There are many career options for graduates with degrees in nutrition. Many people find jobs educating clients through their city, county or state health departments. You might also pursue a position at a hospital, insurance company, long-term care facility or research company. Interest in employee health has also motivated many companies to hire nutritionists that can give their workforce the education that they need to make smarter decisions about what they eat. Degrees earned from certain accredited schools and colleges may present the chance to pursue a career in holistic nutrition, which involves identifying and matching meals for resspective individuals.
Which Nutrition Degree Program Should I Choose?
People choose the programs that are right for them by considering a variety of factors. If you have a busy life with a job and a family, then you might want to find an accredited school that offers an online program. This allows you to earn a degree without commuting to class.
If you already have a career in the nutrition industry and would like to earn a degree that helps you advance to better paying, more challenging positions, then you might want to find a school that has an accelerated program so that you can finish your classes as soon as possible. Talk to the schools that interest you and address any issues of concern in order to pick a program that suits your needs.

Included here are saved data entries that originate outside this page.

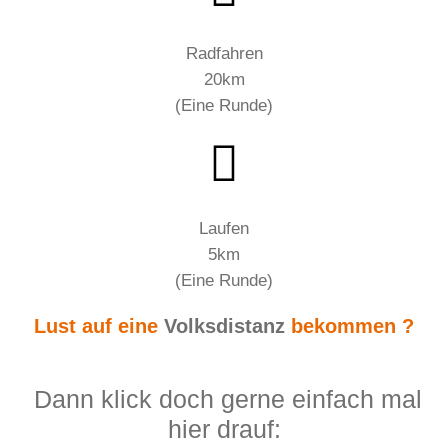
Radfahren
20km
(Eine Runde)
Laufen
5km
(Eine Runde)
Lust auf eine
Volksdistanz
bekommen ?
Dann klick doch gerne einfach mal
hier drauf:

The Nutrition Degree Curriculum
A nutrition curriculum should help you develop the skills to offer healthful advice to a wide range of people. Most programs offer classes in subjects like sports nutrition, multicultural health, nutrition and fitness, diet therapy, prenatal nutrition and nutrition education.
Nutrition Student Guide
Nutrition is the study of everything related to food, from the preparation of it to its consumption to how the body handles food substances. This field of health sciences examines how health can be affected by food choices as well as how the need for nutrients influences genetics and disease. Nutritionists promote healthy eating habits that affect the lives of people every day as well as educate and prevent obesity, eating disorders, heart disease, diabetes and cancer. By studying molecular biology, genetics and biochemistry, nutritionists can investigate how metabolism and physiological responses to diet.
Although nutrition relies on science, labs and research, there is still a lot of reading in the core curriculum. Some of the texts that nutrition students may have to read include "Introduction to Human Nutrition" by Michael J. Gibney, Hester H. Vorster and Frans J. Kok, "Contemporary Nutrition: Issues and Insights" by Gordon M. Warldaw and "Clinical Nutrition" by M. Elia, O. Ljungqvist and J. Dowsett.